I like the term “foundational technology”. It sounds so much cooler than it is. I have no idea if there is one and only one definition for it. My definition, in this post, is this: A foundational technology is a technology that provides infrastructure for another technology.
In this context, we would say that a document management system could require a relational database system as a foundational technology, because all of the document management systems that I know of store some data in a relational database. (I’m sure there’s an exception to that statement somewhere… it’s an example… please don’t flame me).
And now to the meat: In my opinion, document management is a foundational technology for most workflow systems.
This means that workflow systems are NOT part of document management, but good workflow requires at least some element of document management in order to function properly.
This means that workflow should be built on the concepts of document management, but workflow does not, of and by itself, represent core functionality of document management. It is in addition to it.
In an application where the records are actually in a database, and not stored in stand-alone documents, this means that the workflow process will treat the records as documents. The workflow process should not be dealing with relational intricacies like many-to-many relationships. As far as the workflow process is concerned, the data that it deals with is self-contained and self-descriptive. The fact that this data may be managed in a relational database system is entirely unimportant from a workflow standpoint.
(In the engine I am working on, this is enforced by requiring the application to extract the data from the database and pass it to the engine in the form of an XML document. The same document comes back from the workflow engine, potentially modifed. The app is free to break it back out into records and update the database.)
So, what elements of document management are required for workflow to “work?” I refer to a “managed document” to mean a document that is within the operational boundaries of a workflow management system.
Managed documents are self-contained and self-describing. This means that any relationships to outside data (vendor numbers, product codes, country codes, etc) are not important for the processing of the document through the workflow itself. If data is required for the processing of a document, then the related values should be brought into the document, and decisions should be made not on the coded foreign key, but on the business value from the lookup table itself.
Managed documents are persistent. Their lifetime is determined by business value and business rules, and they nearly always remain in existence throughout the life of the workflow process (at least) and often much longer. This stability is expected for a system that needs to manage the information about an item over potentially long periods of time.
Managed documents are individually addressable. While the name of a document does not need to be unique, the name of the document within a “directory” (or document collection) would be unique. The system has one clear way to refer to the current version of each document. (Prior versions are perfectly normal. However, managing prior versions is not a workflow function, and the workflow system is not normally required to be aware of it).

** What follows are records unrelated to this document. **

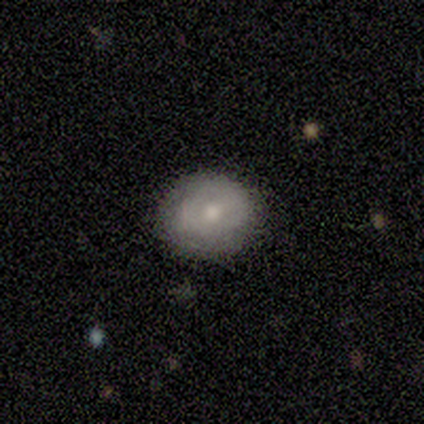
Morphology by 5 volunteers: Volunteers were most divided on "smooth or featured" (2-way tie): smooth: 40%, star or artifact: 40%, featured or disk: 20%. More confident: how rounded — round (100%); merging — none (67%).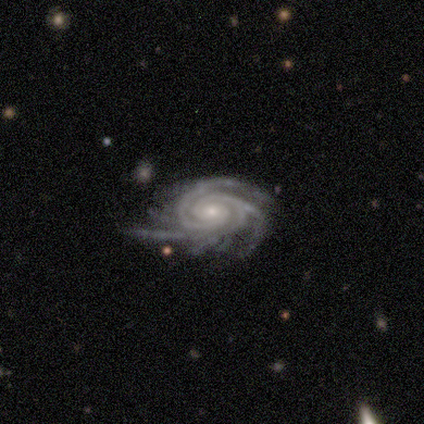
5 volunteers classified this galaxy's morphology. Smooth or featured? featured or disk (100%)
Edge-on disk? no (100%)
Bar? no (80%)
Spiral arms? yes (100%)
Spiral winding? tight (60%)
Spiral arm count? 3 (40%, tied with more than 4)
Bulge size? small (80%)
Merging? none (80%)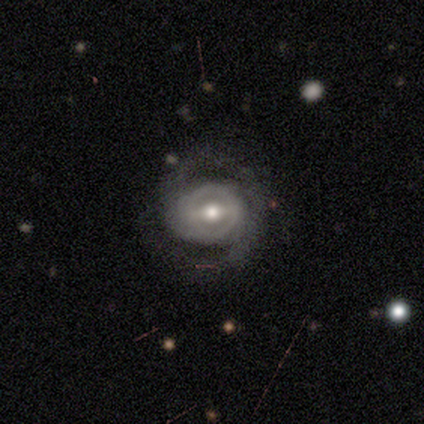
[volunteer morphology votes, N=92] Smooth or featured? 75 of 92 (82%) said featured or disk. Edge-on disk? 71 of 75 (95%) said no. Bar? 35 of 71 (49%) said weak. Spiral arms? 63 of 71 (89%) said yes. Spiral winding? 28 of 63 (44%) said medium. Spiral arm count? 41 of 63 (65%) said 2. Bulge size? 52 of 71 (73%) said moderate. Merging? 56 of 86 (65%) said none.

One version of the managed document exists at any one time. This is an important one. Most document management systems do a fairly good job of allowing a user to check out a document for modification, and then check it back in with changes. This can occur in “groups” of documents (where all documents changed should be treated as a single change for the sake of check-in), or it can occur for single documents. However, there is one “master copy”. After each operation, the system reaches a stable state by ending up with one master copy (even if a merge operation is required). In a RDBMS system, we say that we want our transactions to be atomic. In a DMS, we want to have only one version of the document “present.” (This is why relational DBMS systems have proven so useful for document management… they dovetail nicely).

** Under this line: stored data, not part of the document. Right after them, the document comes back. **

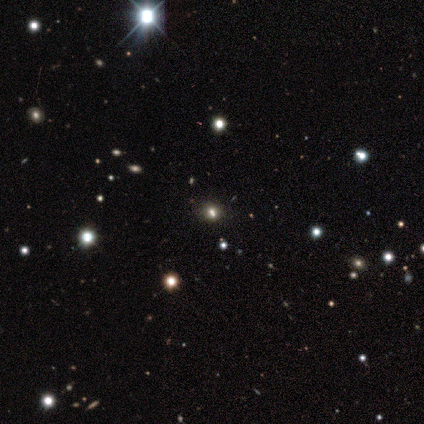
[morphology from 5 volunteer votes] Smooth or featured: smooth — 60% (star or artifact — 40%)
How rounded: round — 100%
Merging: none — 100%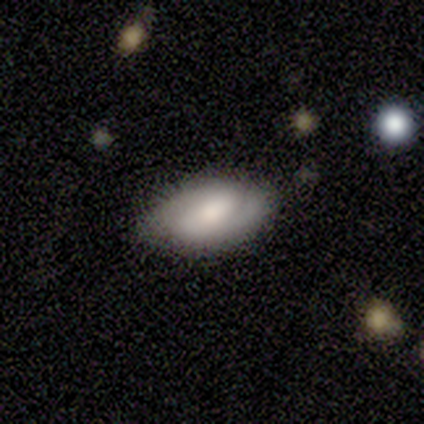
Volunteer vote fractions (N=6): Overall: smooth (67%). How rounded: in between (100%). Merging: none (60%; minor disturbance 40%).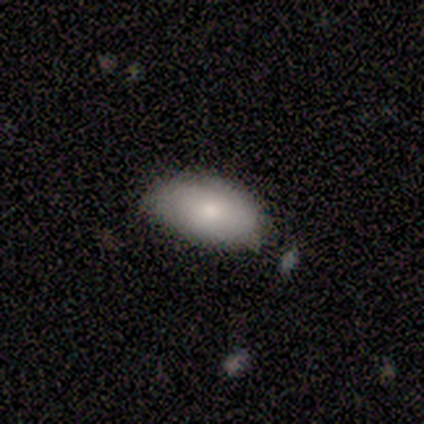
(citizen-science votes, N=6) A smooth galaxy with no disk features (83%) that is in between round and cigar-shaped (100%).

Vote fractions:
- Smooth or featured? smooth: 83% / featured or disk: 17% / star or artifact: 0%
- How rounded? in between: 100% / round: 0% / cigar-shaped: 0%
- Merging? none: 83% / minor disturbance: 17% / major disturbance: 0% / merger: 0%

In an environment where these rules can be followed (most applications can be fit to these criteria), workflow systems are fairly simple to implement. The engine that I am working on would have no difficulty tying to an .NET application that can meet this notion of document management, even if it doesn’t actually manage documents.
One thought on “Document Management as a foundational technology for Workflow”

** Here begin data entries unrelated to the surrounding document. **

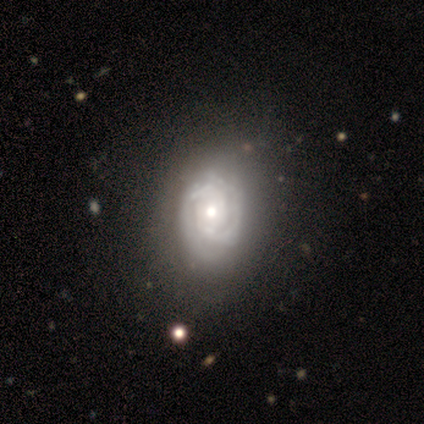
smooth-or-featured: featured or disk: 80% | smooth: 20% | star or artifact: 0%
  disk-edge-on: no: 100% | yes: 0%
    bar: no: 100% | strong: 0% | weak: 0%
    has-spiral-arms: yes: 100% | no: 0%
      spiral-winding: tight: 100% | medium: 0% | loose: 0%
      spiral-arm-count: 2: 50% (tied) | can't tell: 50% (tied) | 1: 0% | 3: 0% | 4: 0% | more than 4: 0%
    bulge-size: moderate: 75% | large: 25% | dominant: 0% | small: 0% | none: 0%
  merging: none: 80% | merger: 20% | minor disturbance: 0% | major disturbance: 0%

Very thoughtful and interesting post. I’ve spent a lot of time working on and around this topic and I can easily say that you probably did the same. It doesn’t matter whether call them documents or just content, the part of "management" is pretty much always the same.
I would add one more bullet to your lis:
Managed documents are relational. Relationships between a document and its related content (other documents) must also be managed in order to sustain the first point — self-containment. If your system can’t understand the relationships, it can’t provide boundaries of containment. Workflow system can not function unless the boundaries can be clearly and consistently determined.
I guess you may argue that self-description implies description of relationships as well, but in my mind those are two different things.